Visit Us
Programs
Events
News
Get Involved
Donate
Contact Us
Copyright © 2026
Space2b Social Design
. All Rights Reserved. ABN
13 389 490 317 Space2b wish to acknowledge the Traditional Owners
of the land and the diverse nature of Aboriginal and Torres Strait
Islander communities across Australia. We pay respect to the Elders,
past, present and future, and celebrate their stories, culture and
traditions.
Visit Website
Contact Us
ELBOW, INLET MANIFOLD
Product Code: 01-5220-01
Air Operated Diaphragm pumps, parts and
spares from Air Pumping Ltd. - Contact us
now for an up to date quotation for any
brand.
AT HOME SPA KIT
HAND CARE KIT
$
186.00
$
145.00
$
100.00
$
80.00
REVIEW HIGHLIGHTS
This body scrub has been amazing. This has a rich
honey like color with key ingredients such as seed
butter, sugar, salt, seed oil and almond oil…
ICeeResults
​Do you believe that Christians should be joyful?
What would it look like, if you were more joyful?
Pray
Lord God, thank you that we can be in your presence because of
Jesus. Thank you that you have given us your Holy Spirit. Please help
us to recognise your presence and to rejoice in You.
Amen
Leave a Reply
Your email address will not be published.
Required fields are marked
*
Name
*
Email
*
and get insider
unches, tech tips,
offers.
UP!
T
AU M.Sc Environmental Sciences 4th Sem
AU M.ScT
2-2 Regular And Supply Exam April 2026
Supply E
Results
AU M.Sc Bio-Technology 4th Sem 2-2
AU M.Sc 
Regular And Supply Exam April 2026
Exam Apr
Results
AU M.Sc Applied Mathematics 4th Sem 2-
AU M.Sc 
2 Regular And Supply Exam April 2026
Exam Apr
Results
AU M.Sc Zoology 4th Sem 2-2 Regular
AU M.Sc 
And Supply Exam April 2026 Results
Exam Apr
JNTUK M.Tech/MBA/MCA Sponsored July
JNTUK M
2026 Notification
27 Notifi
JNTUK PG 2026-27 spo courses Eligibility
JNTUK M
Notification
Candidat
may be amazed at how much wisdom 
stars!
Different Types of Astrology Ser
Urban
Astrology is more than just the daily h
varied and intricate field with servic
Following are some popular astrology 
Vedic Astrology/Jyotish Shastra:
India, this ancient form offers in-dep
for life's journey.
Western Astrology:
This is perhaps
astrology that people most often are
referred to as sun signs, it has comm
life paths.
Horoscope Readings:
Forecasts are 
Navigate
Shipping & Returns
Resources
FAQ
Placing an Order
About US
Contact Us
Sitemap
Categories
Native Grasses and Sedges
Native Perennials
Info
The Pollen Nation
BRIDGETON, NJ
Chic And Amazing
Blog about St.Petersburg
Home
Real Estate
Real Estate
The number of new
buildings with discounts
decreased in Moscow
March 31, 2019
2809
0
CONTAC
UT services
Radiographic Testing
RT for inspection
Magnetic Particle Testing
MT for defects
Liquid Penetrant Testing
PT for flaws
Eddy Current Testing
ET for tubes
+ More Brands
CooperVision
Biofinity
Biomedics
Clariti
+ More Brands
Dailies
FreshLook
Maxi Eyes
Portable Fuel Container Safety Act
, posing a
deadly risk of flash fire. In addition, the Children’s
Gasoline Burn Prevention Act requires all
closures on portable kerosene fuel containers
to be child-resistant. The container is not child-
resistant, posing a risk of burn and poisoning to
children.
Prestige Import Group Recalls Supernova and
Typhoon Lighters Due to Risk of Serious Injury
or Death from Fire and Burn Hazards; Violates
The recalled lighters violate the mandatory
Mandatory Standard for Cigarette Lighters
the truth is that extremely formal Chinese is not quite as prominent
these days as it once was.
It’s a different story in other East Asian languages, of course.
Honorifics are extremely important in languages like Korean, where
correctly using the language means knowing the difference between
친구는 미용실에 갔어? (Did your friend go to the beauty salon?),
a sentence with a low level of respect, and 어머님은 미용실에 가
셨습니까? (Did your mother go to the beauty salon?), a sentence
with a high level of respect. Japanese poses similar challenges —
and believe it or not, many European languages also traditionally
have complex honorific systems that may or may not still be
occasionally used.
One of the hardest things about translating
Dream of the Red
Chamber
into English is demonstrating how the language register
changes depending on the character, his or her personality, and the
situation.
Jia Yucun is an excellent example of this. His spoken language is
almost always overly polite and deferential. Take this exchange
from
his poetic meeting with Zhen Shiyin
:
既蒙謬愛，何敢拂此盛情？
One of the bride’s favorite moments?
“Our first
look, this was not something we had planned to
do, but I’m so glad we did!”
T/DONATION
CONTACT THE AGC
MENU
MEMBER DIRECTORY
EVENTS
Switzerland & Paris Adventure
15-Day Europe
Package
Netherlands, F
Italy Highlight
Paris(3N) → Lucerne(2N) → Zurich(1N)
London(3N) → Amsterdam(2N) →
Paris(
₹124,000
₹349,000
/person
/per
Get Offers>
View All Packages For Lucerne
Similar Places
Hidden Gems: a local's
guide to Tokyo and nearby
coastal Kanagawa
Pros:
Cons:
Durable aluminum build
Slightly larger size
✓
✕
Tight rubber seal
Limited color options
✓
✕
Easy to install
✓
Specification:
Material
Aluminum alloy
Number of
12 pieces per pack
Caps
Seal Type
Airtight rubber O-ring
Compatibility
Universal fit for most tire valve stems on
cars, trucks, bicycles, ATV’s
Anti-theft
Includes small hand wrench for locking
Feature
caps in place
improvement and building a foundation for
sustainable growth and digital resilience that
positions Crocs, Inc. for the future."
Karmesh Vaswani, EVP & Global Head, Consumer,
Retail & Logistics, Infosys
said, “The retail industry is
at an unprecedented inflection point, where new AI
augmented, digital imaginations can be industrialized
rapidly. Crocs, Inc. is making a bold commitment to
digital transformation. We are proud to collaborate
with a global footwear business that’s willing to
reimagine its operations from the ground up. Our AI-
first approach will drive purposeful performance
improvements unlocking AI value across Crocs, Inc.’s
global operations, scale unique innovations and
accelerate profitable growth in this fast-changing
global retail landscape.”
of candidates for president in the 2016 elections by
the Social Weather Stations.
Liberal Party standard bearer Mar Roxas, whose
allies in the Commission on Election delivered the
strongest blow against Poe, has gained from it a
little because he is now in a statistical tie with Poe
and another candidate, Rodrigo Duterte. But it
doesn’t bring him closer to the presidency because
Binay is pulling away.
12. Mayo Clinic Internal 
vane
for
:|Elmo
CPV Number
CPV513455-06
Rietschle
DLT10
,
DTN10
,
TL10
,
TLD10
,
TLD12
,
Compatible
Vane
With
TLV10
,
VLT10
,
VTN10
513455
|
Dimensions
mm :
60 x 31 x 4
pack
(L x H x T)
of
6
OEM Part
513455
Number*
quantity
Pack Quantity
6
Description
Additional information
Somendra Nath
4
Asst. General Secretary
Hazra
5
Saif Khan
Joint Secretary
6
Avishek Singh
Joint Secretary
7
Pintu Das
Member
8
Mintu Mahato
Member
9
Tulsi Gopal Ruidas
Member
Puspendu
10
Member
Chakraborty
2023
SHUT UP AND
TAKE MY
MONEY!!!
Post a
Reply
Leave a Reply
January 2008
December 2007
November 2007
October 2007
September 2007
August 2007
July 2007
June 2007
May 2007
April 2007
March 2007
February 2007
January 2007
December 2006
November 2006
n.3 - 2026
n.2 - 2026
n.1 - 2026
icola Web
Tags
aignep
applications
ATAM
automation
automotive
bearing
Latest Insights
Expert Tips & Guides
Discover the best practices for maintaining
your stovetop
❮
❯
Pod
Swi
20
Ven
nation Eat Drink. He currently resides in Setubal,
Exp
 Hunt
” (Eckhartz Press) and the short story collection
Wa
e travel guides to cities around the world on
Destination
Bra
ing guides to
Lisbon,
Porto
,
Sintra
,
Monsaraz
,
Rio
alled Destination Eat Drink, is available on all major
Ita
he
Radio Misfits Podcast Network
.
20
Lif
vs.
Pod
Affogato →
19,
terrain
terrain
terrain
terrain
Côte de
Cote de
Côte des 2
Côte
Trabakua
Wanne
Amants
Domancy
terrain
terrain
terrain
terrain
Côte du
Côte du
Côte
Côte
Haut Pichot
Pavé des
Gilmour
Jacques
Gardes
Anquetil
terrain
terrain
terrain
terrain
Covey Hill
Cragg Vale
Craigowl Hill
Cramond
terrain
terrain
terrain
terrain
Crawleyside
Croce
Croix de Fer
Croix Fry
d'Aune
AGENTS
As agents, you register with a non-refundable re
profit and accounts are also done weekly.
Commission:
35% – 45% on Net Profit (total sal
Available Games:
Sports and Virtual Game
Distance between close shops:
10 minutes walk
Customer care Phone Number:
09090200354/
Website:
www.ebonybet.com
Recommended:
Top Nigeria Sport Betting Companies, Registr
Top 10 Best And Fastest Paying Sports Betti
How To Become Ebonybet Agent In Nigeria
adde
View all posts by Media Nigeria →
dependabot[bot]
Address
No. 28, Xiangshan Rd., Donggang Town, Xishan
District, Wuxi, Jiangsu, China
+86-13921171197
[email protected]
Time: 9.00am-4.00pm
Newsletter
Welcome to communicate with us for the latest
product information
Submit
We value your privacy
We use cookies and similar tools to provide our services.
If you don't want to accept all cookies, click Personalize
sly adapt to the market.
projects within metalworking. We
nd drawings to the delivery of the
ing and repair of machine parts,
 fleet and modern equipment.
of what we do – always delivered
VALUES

◇ ◇ ◇ ◇

With the line holding "Compatibility" as the first and the line holding "global operations, scale" as the last, please transcribe exactly the lines of the material above in that range and nothing else.

* Solution for this problem *
Compatibility
Universal fit for most tire valve stems on
cars, trucks, bicycles, ATV’s
Anti-theft
Includes small hand wrench for locking
Feature
caps in place
improvement and building a foundation for
sustainable growth and digital resilience that
positions Crocs, Inc. for the future."
Karmesh Vaswani, EVP & Global Head, Consumer,
Retail & Logistics, Infosys
said, “The retail industry is
at an unprecedented inflection point, where new AI
augmented, digital imaginations can be industrialized
rapidly. Crocs, Inc. is making a bold commitment to
digital transformation. We are proud to collaborate
with a global footwear business that’s willing to
reimagine its operations from the ground up. Our AI-
first approach will drive purposeful performance
improvements unlocking AI value across Crocs, Inc.’s
global operations, scale unique innovations and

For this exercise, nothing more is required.